One factor is that, for political and cultural reasons, America’s friends and/or allies in Europe, the Middle East and Asia, will put some distance between themselves and America as they began to do already. The other factor is that the financial clout that’s currently in America’s hand, will gradually diminish in concert with the relative shrinkage of its economy, and the reduction of the dominance it has over the world’s financial institutions.

 

The current situation is such that foreign analysts around the world have determined, America is no longer governed by rational people who wrestle with the issues alone or collectively before taking a decision. These foreigners watch and read the American media where they pick out the loudest voice that’s rising from among the mob in the echo chamber of the day. They guess what will impress the American politicians who are too busy raising funds to get serious about what they were elected to do.
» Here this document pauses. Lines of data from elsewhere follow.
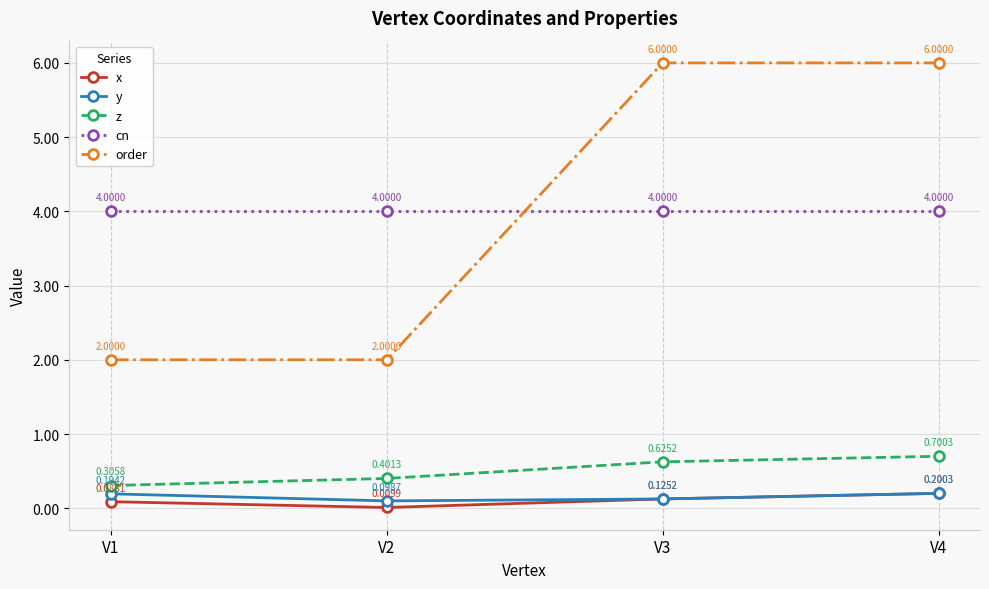

At V1, list the series in order from largest to smallest.

cn, order, z, y, x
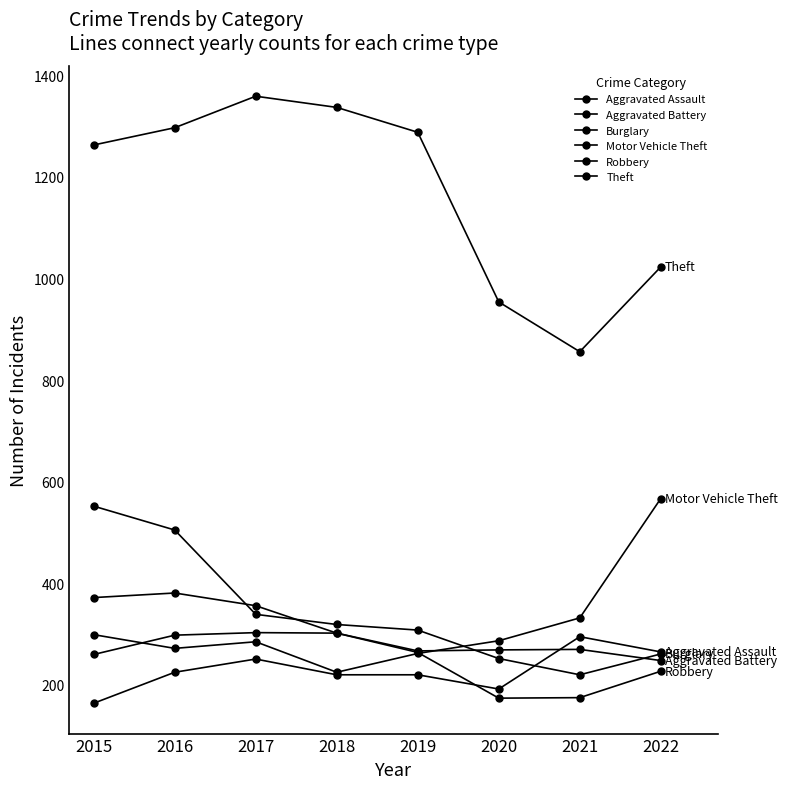

Count the number of categories in the chart.

8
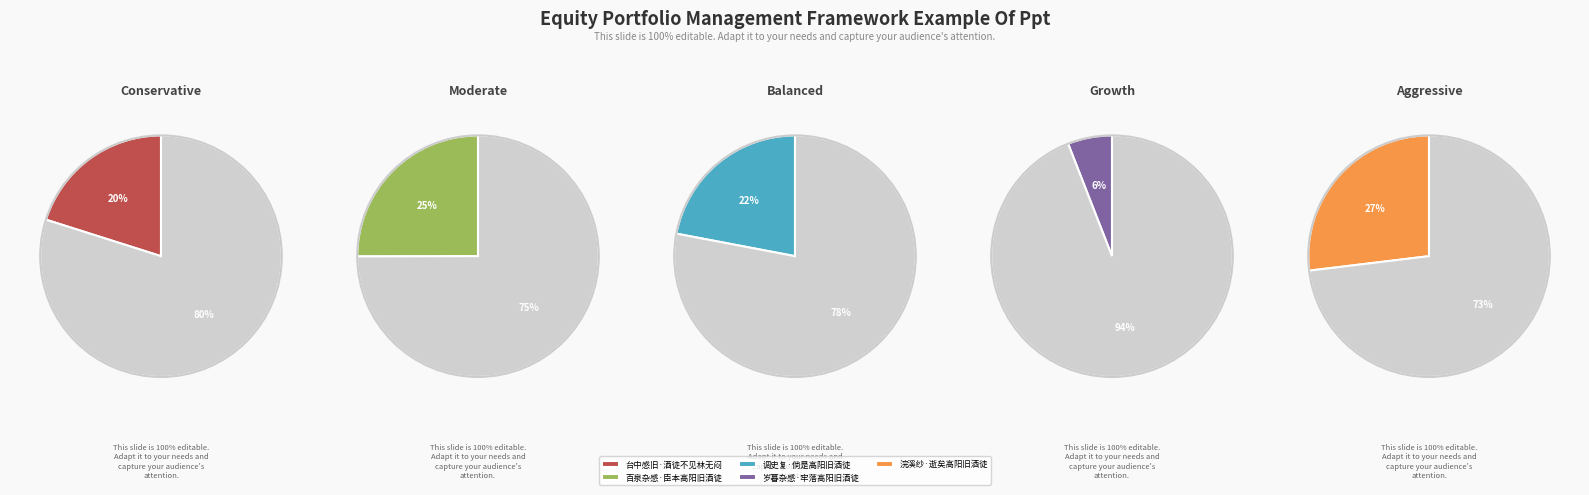

How many slices are in this pie chart?

5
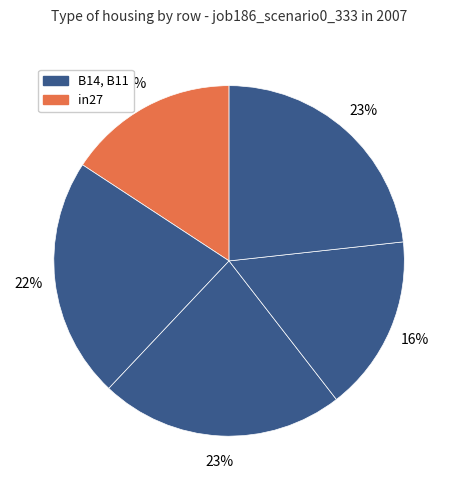

Count the number of slices in the pie.

5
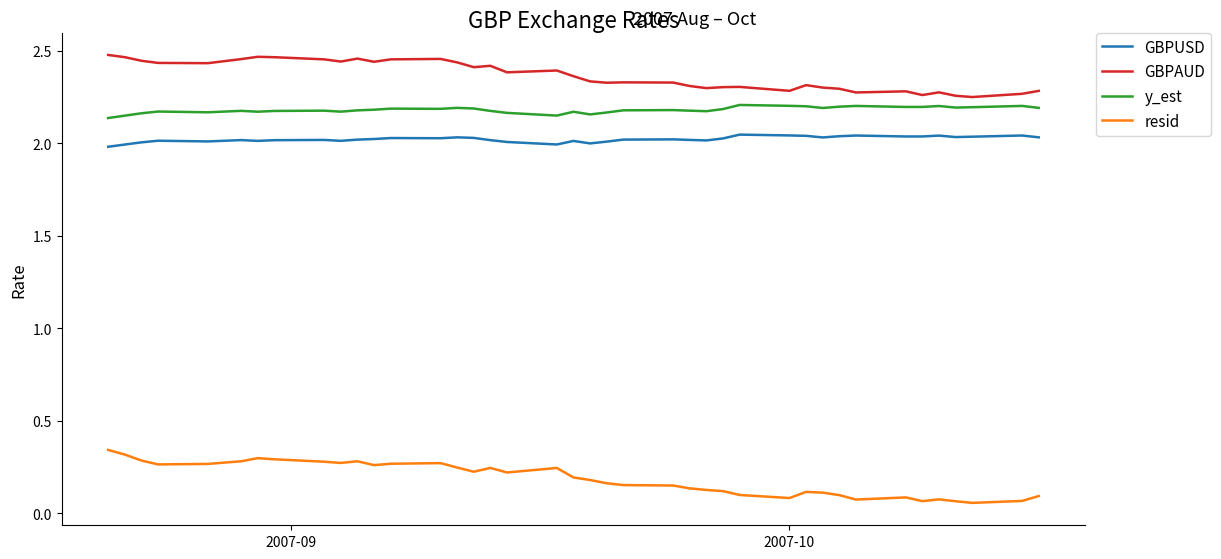

List the series in order of their peak value, lowest first.

resid, GBPUSD, y_est, GBPAUD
And the foreigners wait with trepidation to see what America’s politicians will end up doing that will surprise and shock the world.

 

Time after time, foreign leaders have been dismayed by the promiscuous ways that America has slapped sanctions on nations that do not deserve being sanctioned, but were because the loud voices of the echo chamber so demanded.

 

In turn, the foreign leaders have decided that they cannot trust America reforming and going back to being a good citizen of the word. In response, the big and small nations of the world, began the process of constructing new financial systems that will replace what America has monopolized for too long already, and has lately been misusing flagrantly.

 

Parallel to that, the nations of the world are coming together in ways that oppose the advice America’s politicians are getting from the echo chamber. The latter are told to pit nation against nation, and exploit the differences between them. In fact, America’s State Department has ben geared to do just that over the decades, and seems incapable of getting rid of the old and destructive habits.

 

For example, Saudi Arabia and Iran are talking rapprochement. Egypt, Turkey and Qatar are becoming friends again. Most of the Arab nations, and many others are opening embassies in Syria. China and Russia are becoming strategic allies. The Western Europeans are seeking and doing vigorous business with Russia and Iran. And the list goes on.

 

As it happens, each of these moves takes America down a notch because it opposes them instead of joining the new world that’s emerging –– not to seek confrontation –– but to cooperate with the others in the noble quest to advance human Civilization.